Last week, Crossfield shared his concerns with Lewis County commissioners.

“I have been living a nightmare for over eight years,” he said. “As a disabled vet with PTSD, and just wanting to live in peace, my nerves are pretty frayed.”

He said he represented eight families directly affected by the mine, and noted he had asked Lewis County Commissioner Gary Stamper many times for help.

“The owner ensured me last year they were out of gravel and would be closing in the next couple years,” Crossfield said.

But instead an expansion is in the works.

“My neighbors and I have to act if we want any sense of sanity in our homes,” Crossfield said. “I still do not know the details of the expansion, but numerous people have told me it is underway. The owner himself told me the permit was a done deal.”

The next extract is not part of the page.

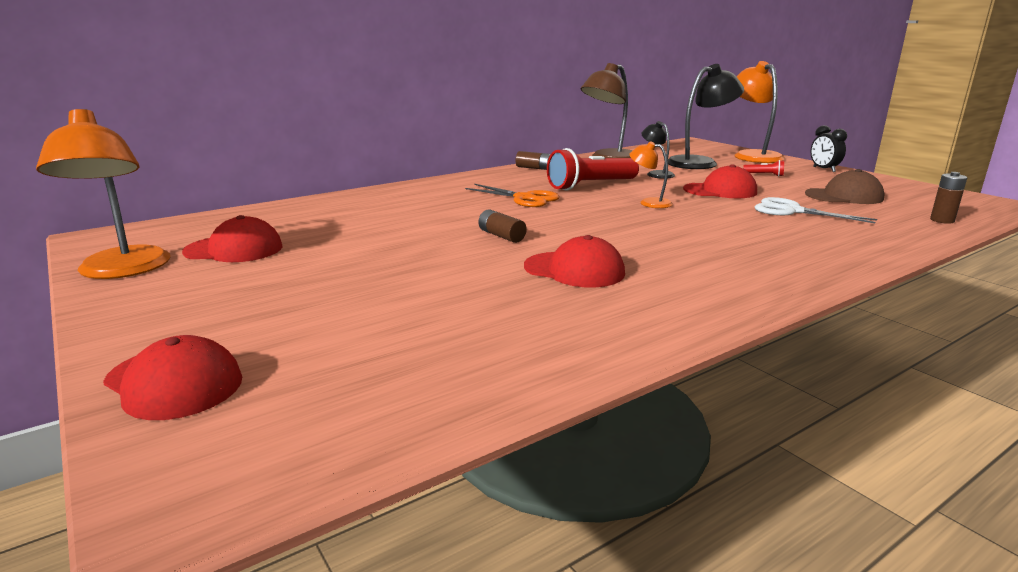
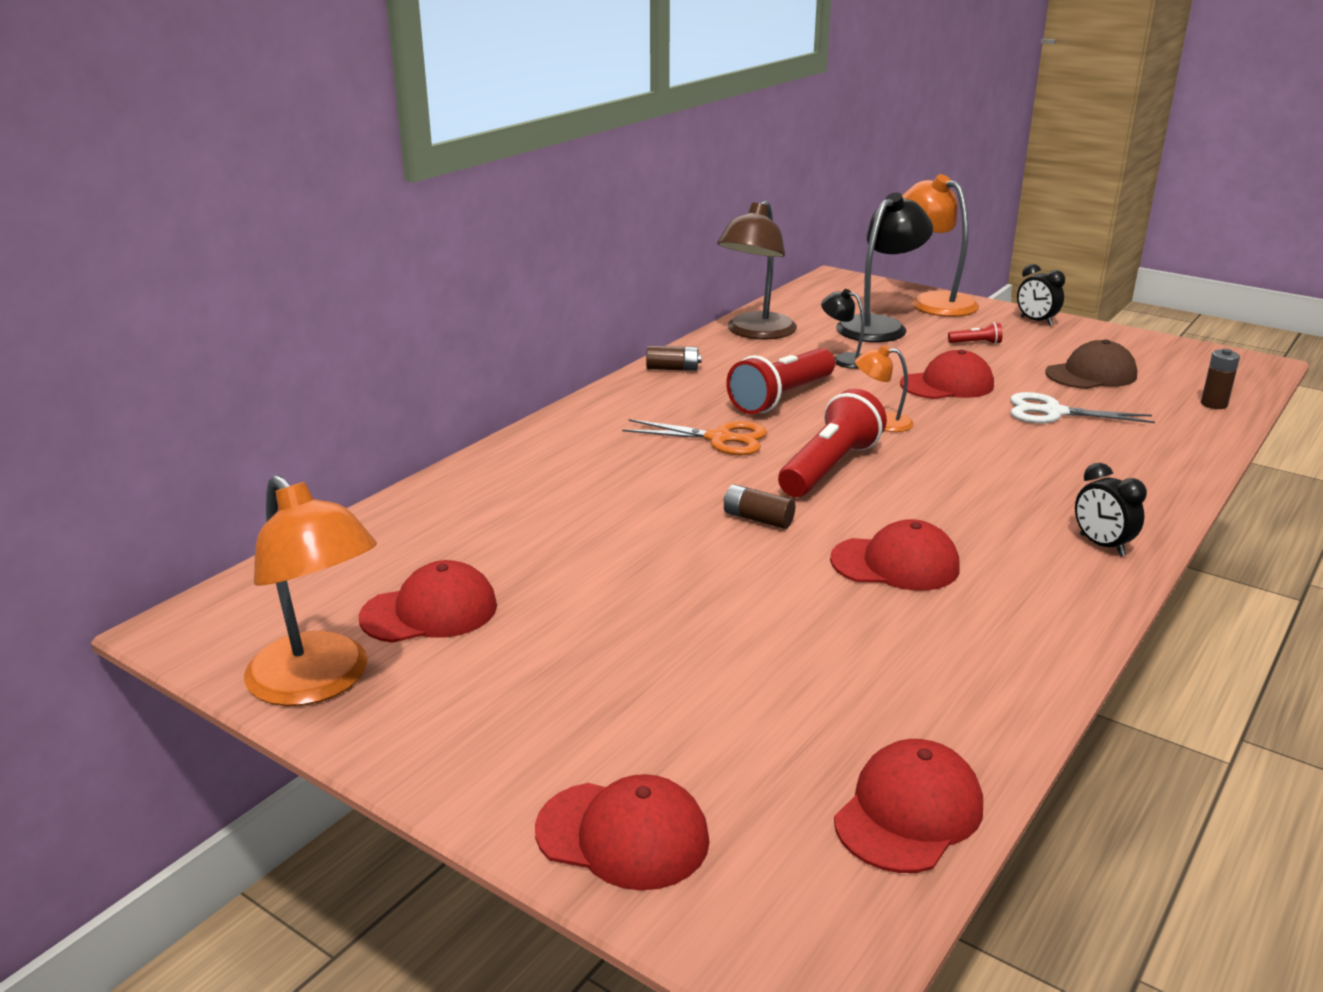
camera: 20 degrees left, 5 degrees up
(401, 416) = (909, 812): none -> red cap
(584, 218) = (829, 467): none -> red flashlight
(760, 283) = (1102, 545): none -> black clock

Crossfield said he asked Stamper and county permitting officials for details but received no response. Stamper didn’t respond to requests for comment for this column.

When neighbors sought help from the county to curb noise and operating hours, they were told the mine operated under a DNR permit so it was the state’s responsibility.

“We have sought help from the DNR only to be told that they don’t monitor permits anymore and that the state law requires the county to monitor mines permitted by the DNR.

“For eight years we have been blown off by both the county and the DNR. Eight long years.”

He said commissioners enacted a noise ordinance but exempted gravel pits.

“We are outraged,” Crossfield said. “You have already condemned us to 10 years of misery in our homes, and now you want to extend that 15 more years?”

Why doesn’t he move?

“Who in their right mind would want to live next to a nightmare like this?” Crossfield said. “What will that do to our resale values?”

He and his neighbors are fed up with government inaction, he said, and demanded that the county stop expansion of the gravel pit, “or else we will take legal action.”

“We don’t want to go this route, but it is the only option left to us after eight years of government inaction,” Crossfield said. “This is a major injustice and it needs to stop.”